Living unselfishly

Burris Hall, Virginia Tech

Burris Hall, Virginia Tech

FEBRUARY 2008. It was Saturday morning on the campus of Virginia Tech, an overcast 35 degrees with a chilling wind blowing across the drill field toward Burris Hall. Less than a year earlier, the field was the scene of a tribute by thousands of Hokie students, faculty and administrators as they remembered their 32 friends who, a few days earlier, had been killed by a gunman, one of their own, in the most tragic college shooting ever.

But this Saturday the drill field was empty. A colleague and I parked our Ford Explorer nearby, several blocks from the place where we’d soon be speaking to engineering students but only a few feet from the semi-circular memorial honoring VT’s slain students and faculty.

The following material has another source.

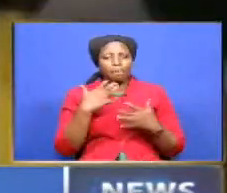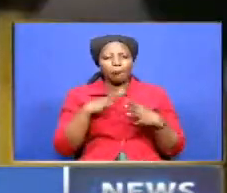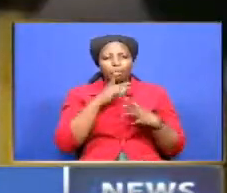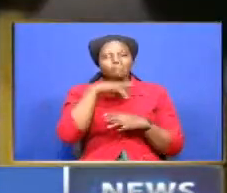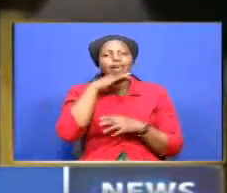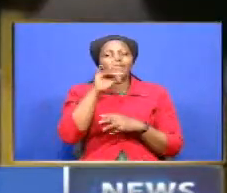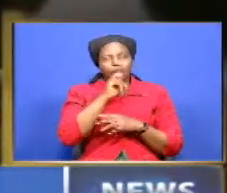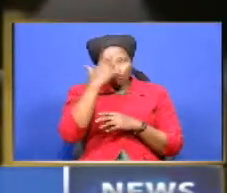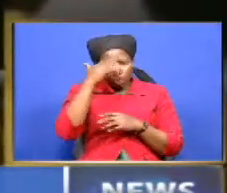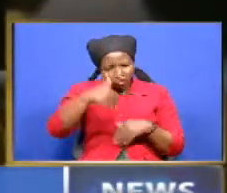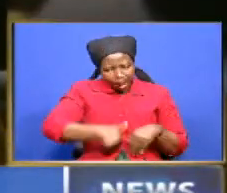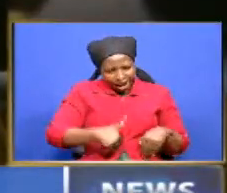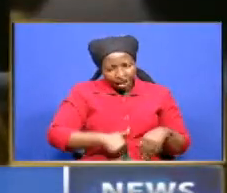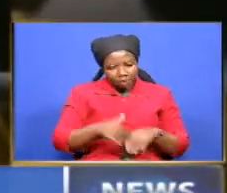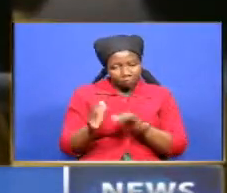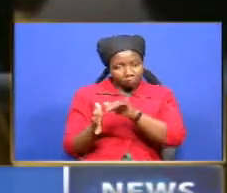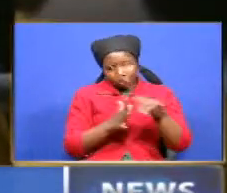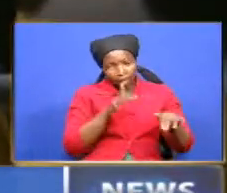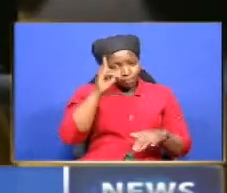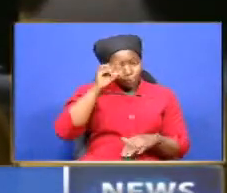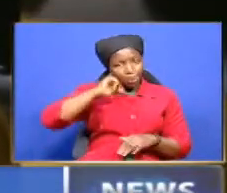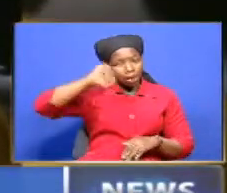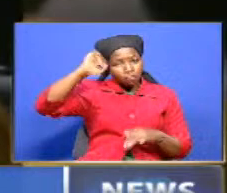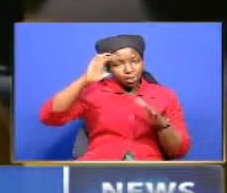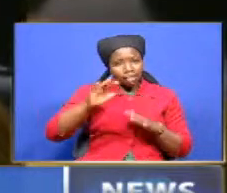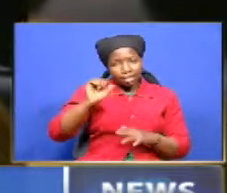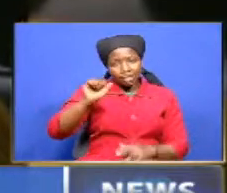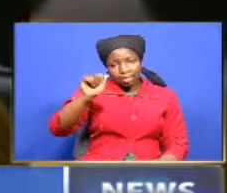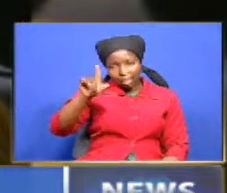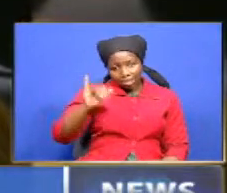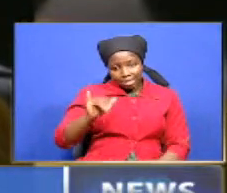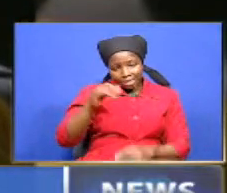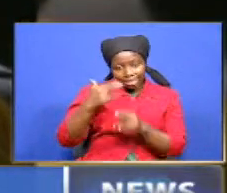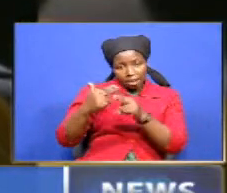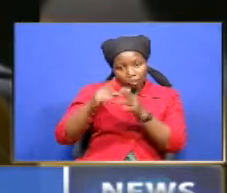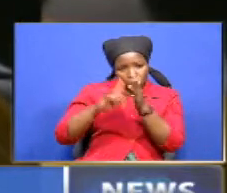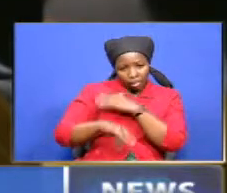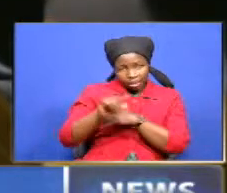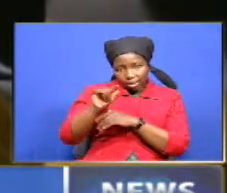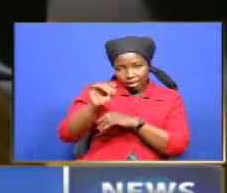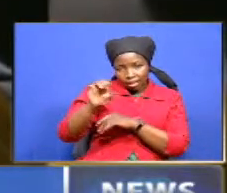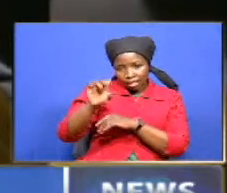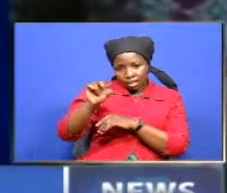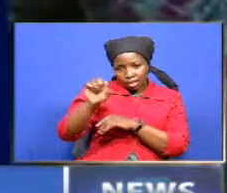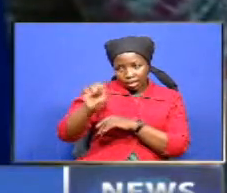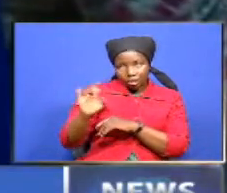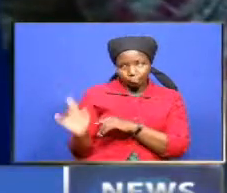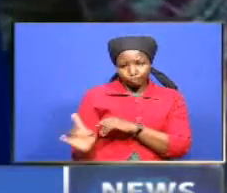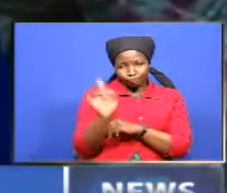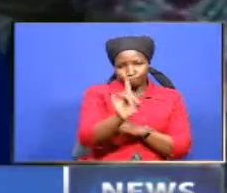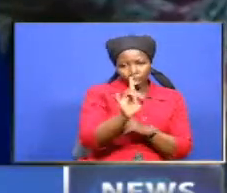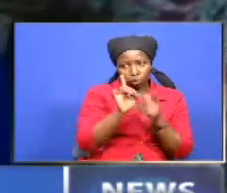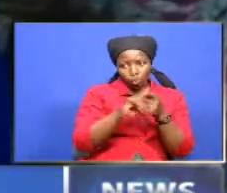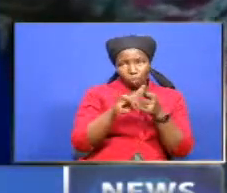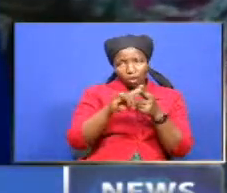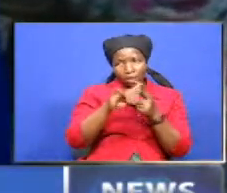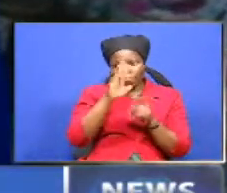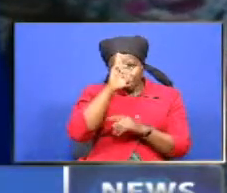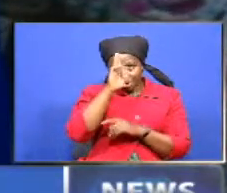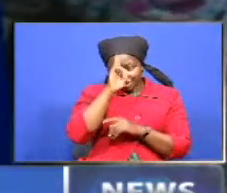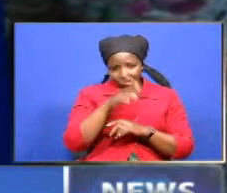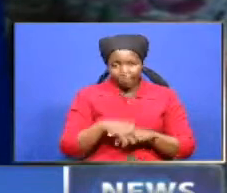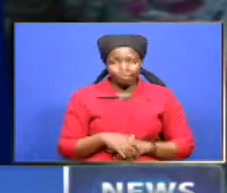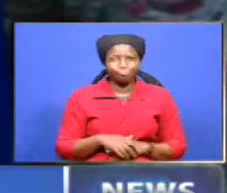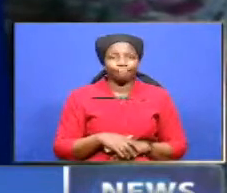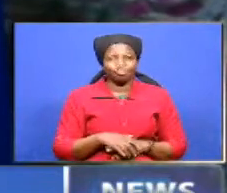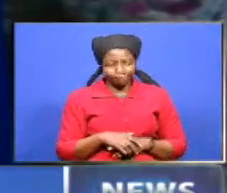meanwhile Mombasa politician Salim Mohamed popularly known as Tenge has presented himself to authorities this comes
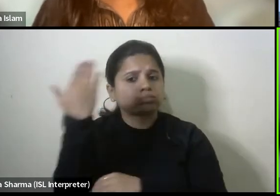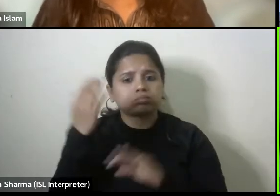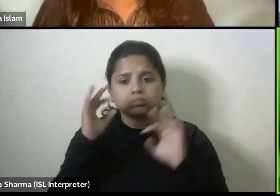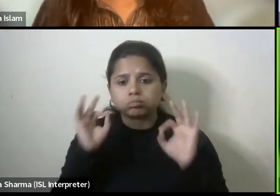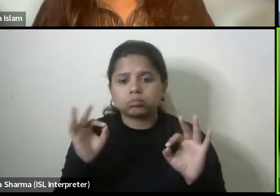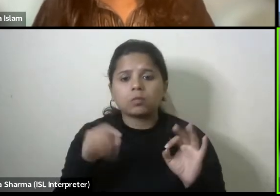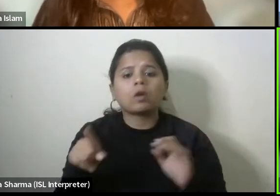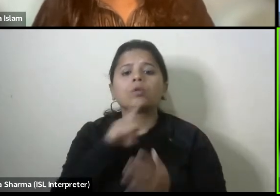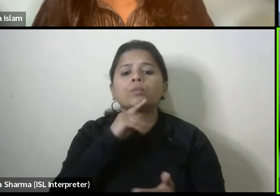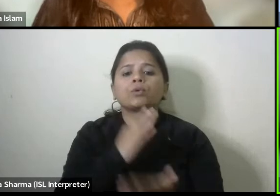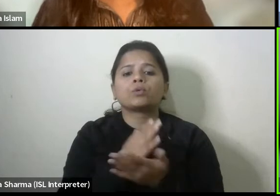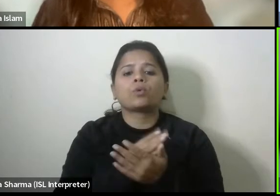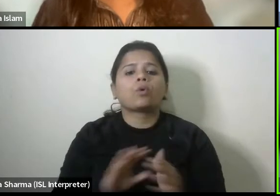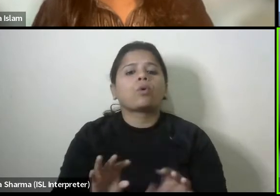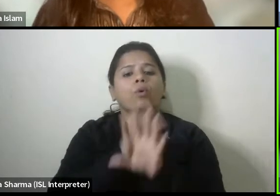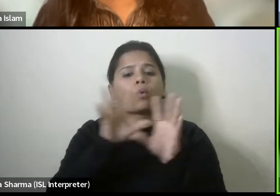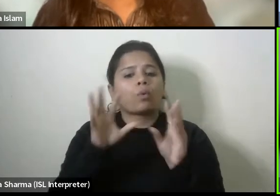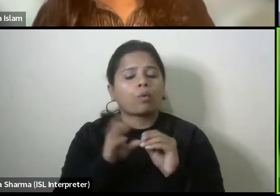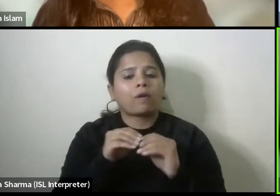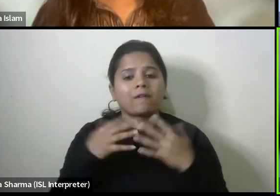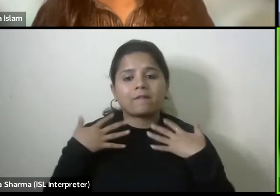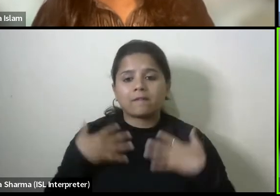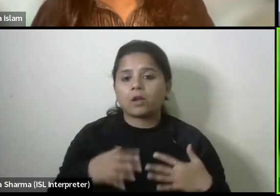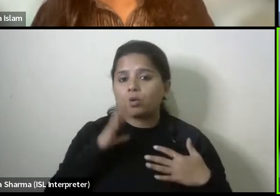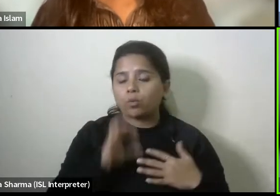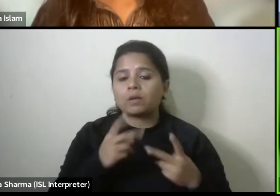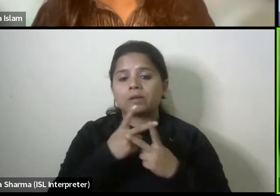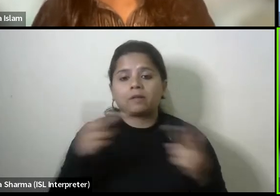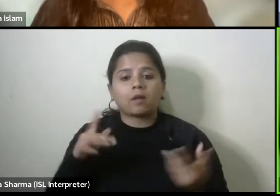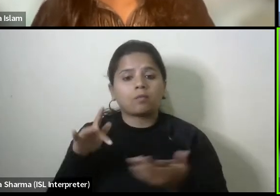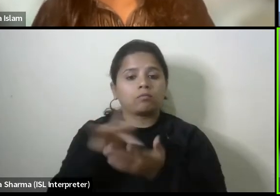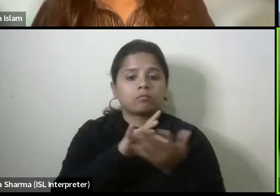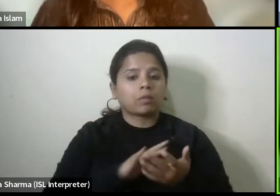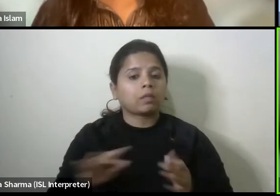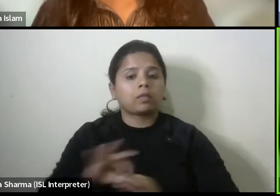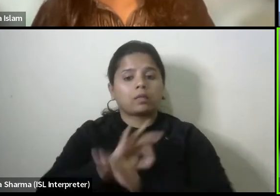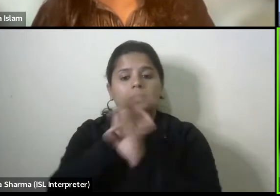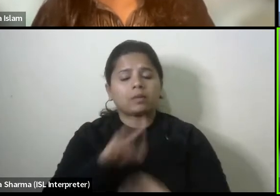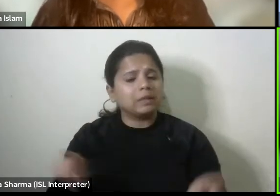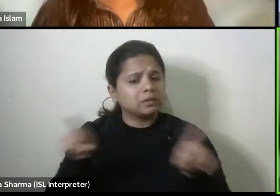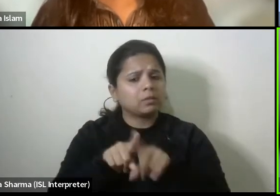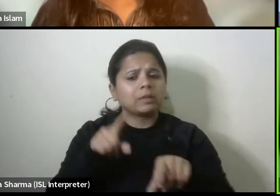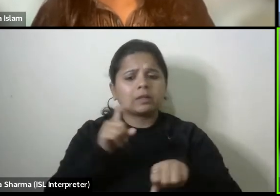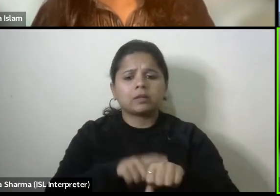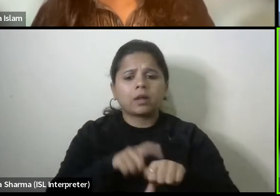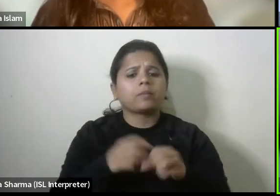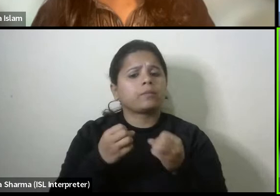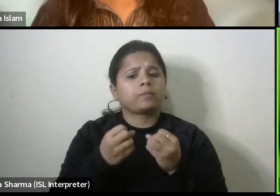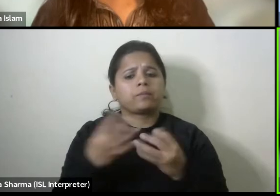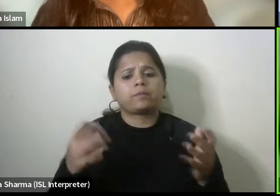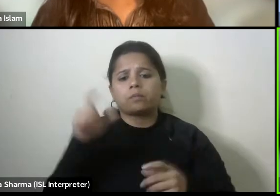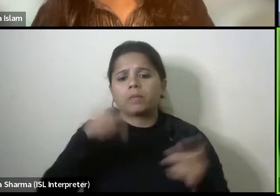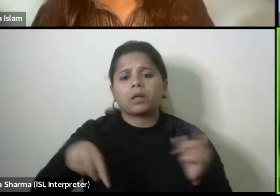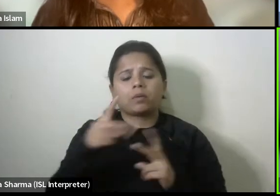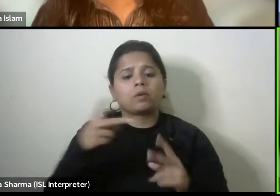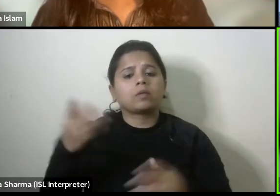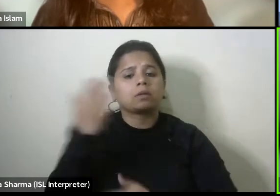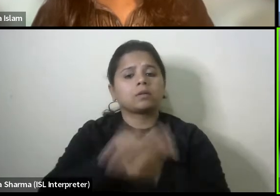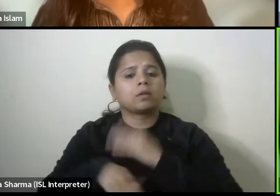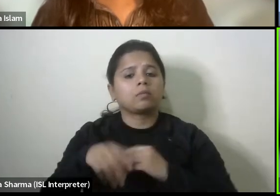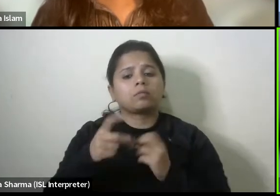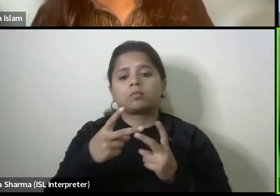made sure that it had all of these physical elements in place uh at the same time a lot of people from various disabilities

As we walked down the gently sloping path to the memorial, I couldn’t help but reflect on how honorably the 32 Hokie Stones, as they’re called, marked the lives of such diverse people. And, if there’s a blessing in the tragedy, it may be that Hokie students and alums are more steadfast in their love for their school and what it stands for—a place to “invent the future” as they call it.

Sadly, only two weeks earlier, another tragic college shooting took place when a gunman killed five Huskie students on the campus of Northern Illinois University. Trying to make sense of the shootings at Virginia Tech and NIU is difficult, if not impossible. A friend of mine, writing in a blog a few days ago, called it “an extreme form of selfishness.” An apt description, that’s for sure.

But as my colleague and I stood at the memorial, numbed by the moment and the cold wind, I told her of my friend’s description of selfishness. She paused for a moment and said, “You know, it’s also an extreme form of loneliness. The killers in these cases were all alone with no friends to listen or talk to. Or at least that’s what they thought.”

It made me wonder if selfishness, when taken to an extreme, is really an inability to see how we fit together in a sort of inter-dependent universe, one in which no one stands alone? Could it be that selfishness is nothing more than a trick that obscures how we are really all part of a great big “whole?”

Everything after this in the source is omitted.